Don't let electrical accidents crop up this spring
Planting season is one of the busiest times of the year. Yet, farmers and their helpers need to pay as much attention to what's above their heads and within reach of their machinery as they do to their tillage and planting work, says Eric Hamm, manager of safety services for Otter Tail Power Company.
When farmers work long hours, it's easy to overlook power lines and related equipment, according to Hamm. It is important to be careful not to snag electrical equipment with their machinery.
Here are some additional planting season safety tips.
Always have a spotter when moving large equipment near power lines or related equipment.
Pay special attention when hoisting truck boxes or folding tillage equipment for transport.
Lower augers to the lowest possible level before moving or transporting them.
Maintain adequate clearance between an electrical line and the top of any equipment.
Caution employees and family members about potential hazards.
Don't build new storage bins near overhead electrical lines.

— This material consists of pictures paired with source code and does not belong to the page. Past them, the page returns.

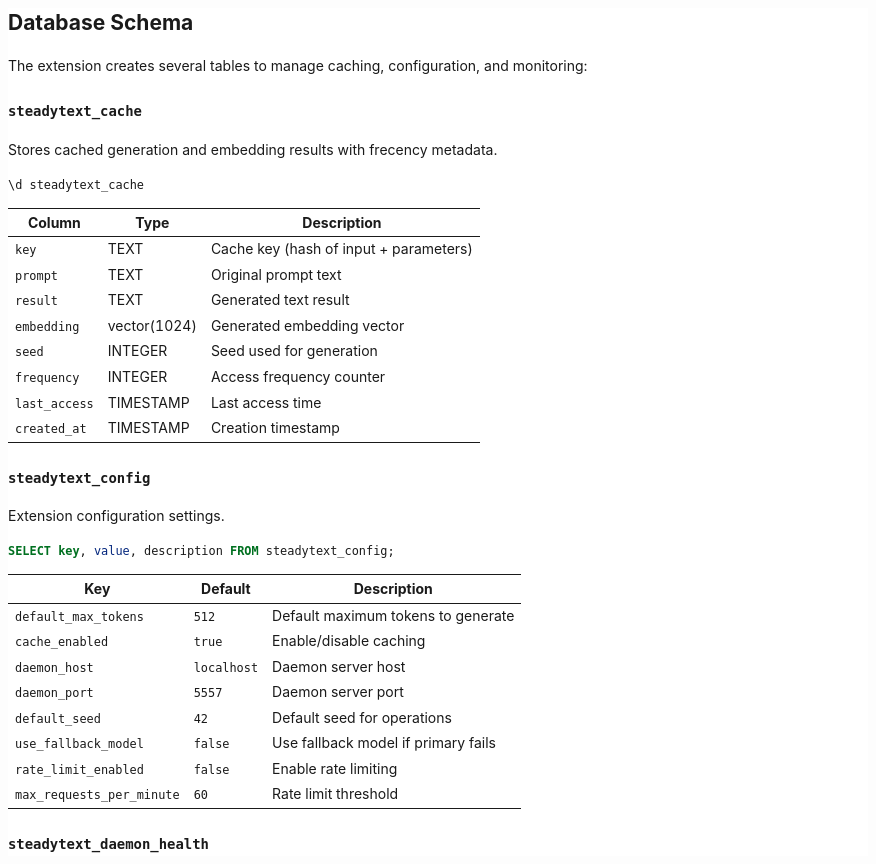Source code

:## Database Schema

The extension creates several tables to manage caching, configuration, and monitoring:

### `steadytext_cache`

Stores cached generation and embedding results with frecency metadata.

```sql
\d steadytext_cache
```

| Column | Type | Description |
|--------|------|-------------|
| `key` | TEXT | Cache key (hash of input + parameters) |
| `prompt` | TEXT | Original prompt text |
| `result` | TEXT | Generated text result |
| `embedding` | vector(1024) | Generated embedding vector |
| `seed` | INTEGER | Seed used for generation |
| `frequency` | INTEGER | Access frequency counter |
| `last_access` | TIMESTAMP | Last access time |
| `created_at` | TIMESTAMP | Creation timestamp |

### `steadytext_config`

Extension configuration settings.

```sql
SELECT key, value, description FROM steadytext_config;
```

| Key | Default | Description |
|-----|---------|-------------|
| `default_max_tokens` | `512` | Default maximum tokens to generate |
| `cache_enabled` | `true` | Enable/disable caching |
| `daemon_host` | `localhost` | Daemon server host |
| `daemon_port` | `5557` | Daemon server port |
| `default_seed` | `42` | Default seed for operations |
| `use_fallback_model` | `false` | Use fallback model if primary fails |
| `rate_limit_enabled` | `false` | Enable rate limiting |
| `max_requests_per_minute` | `60` | Rate limit threshold |

### `steadytext_daemon_health`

Hamm adds that an electrical outage caused by mishandled farm machinery can impact a number of customers and poses a threat not only to the farmers involved but also to others who rely on electricity for critical systems.
"You pay for the repairs if you're responsible for the damage," Hamm said. "Replacing a pole, for example, easily can cost thousands of dollars."

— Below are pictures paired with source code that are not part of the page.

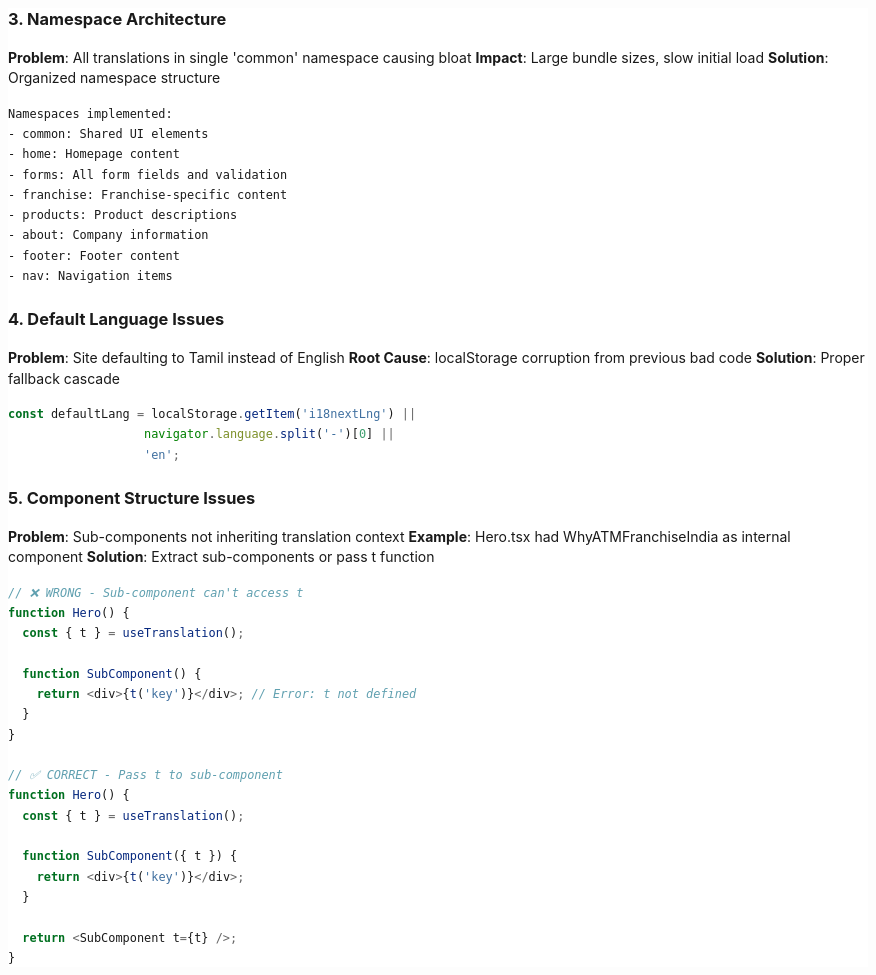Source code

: ### 3. Namespace Architecture
**Problem**: All translations in single 'common' namespace causing bloat
**Impact**: Large bundle sizes, slow initial load
**Solution**: Organized namespace structure

```
Namespaces implemented:
- common: Shared UI elements
- home: Homepage content
- forms: All form fields and validation
- franchise: Franchise-specific content
- products: Product descriptions
- about: Company information
- footer: Footer content
- nav: Navigation items
```

### 4. Default Language Issues
**Problem**: Site defaulting to Tamil instead of English
**Root Cause**: localStorage corruption from previous bad code
**Solution**: Proper fallback cascade

```javascript
const defaultLang = localStorage.getItem('i18nextLng') || 
                   navigator.language.split('-')[0] || 
                   'en';
```

### 5. Component Structure Issues
**Problem**: Sub-components not inheriting translation context
**Example**: Hero.tsx had WhyATMFranchiseIndia as internal component
**Solution**: Extract sub-components or pass t function

```javascript
// ❌ WRONG - Sub-component can't access t
function Hero() {
  const { t } = useTranslation();
  
  function SubComponent() {
    return <div>{t('key')}</div>; // Error: t not defined
  }
}

// ✅ CORRECT - Pass t to sub-component
function Hero() {
  const { t } = useTranslation();
  
  function SubComponent({ t }) {
    return <div>{t('key')}</div>;
  }
  
  return <SubComponent t={t} />;
}
```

If you are in a vehicle or equipment that's accidentally contacted an electrical source, Hamm says to remain there until help arrives. However, if there is danger of fire or explosion, jump with both feet together and shuffle away. Do not allow contact with the vehicle or equipment and the ground at the same time.
If you encounter an electrical accident, make sure the electrical source no longer poses a threat before assisting a victim. If in doubt, call 9-1-1 and wait until help arrives.
Victims who don't appear to be injured should seek medical advice because injury from electrical shock may not be immediately apparent.
Hamm said to be aware of what might be in the ground as well. Before tilling an unfamiliar field or doing any excavating, use the One Call service to locate buried utilities: 8-1-1 nationally or 1-800-252-1166 in Minnesota.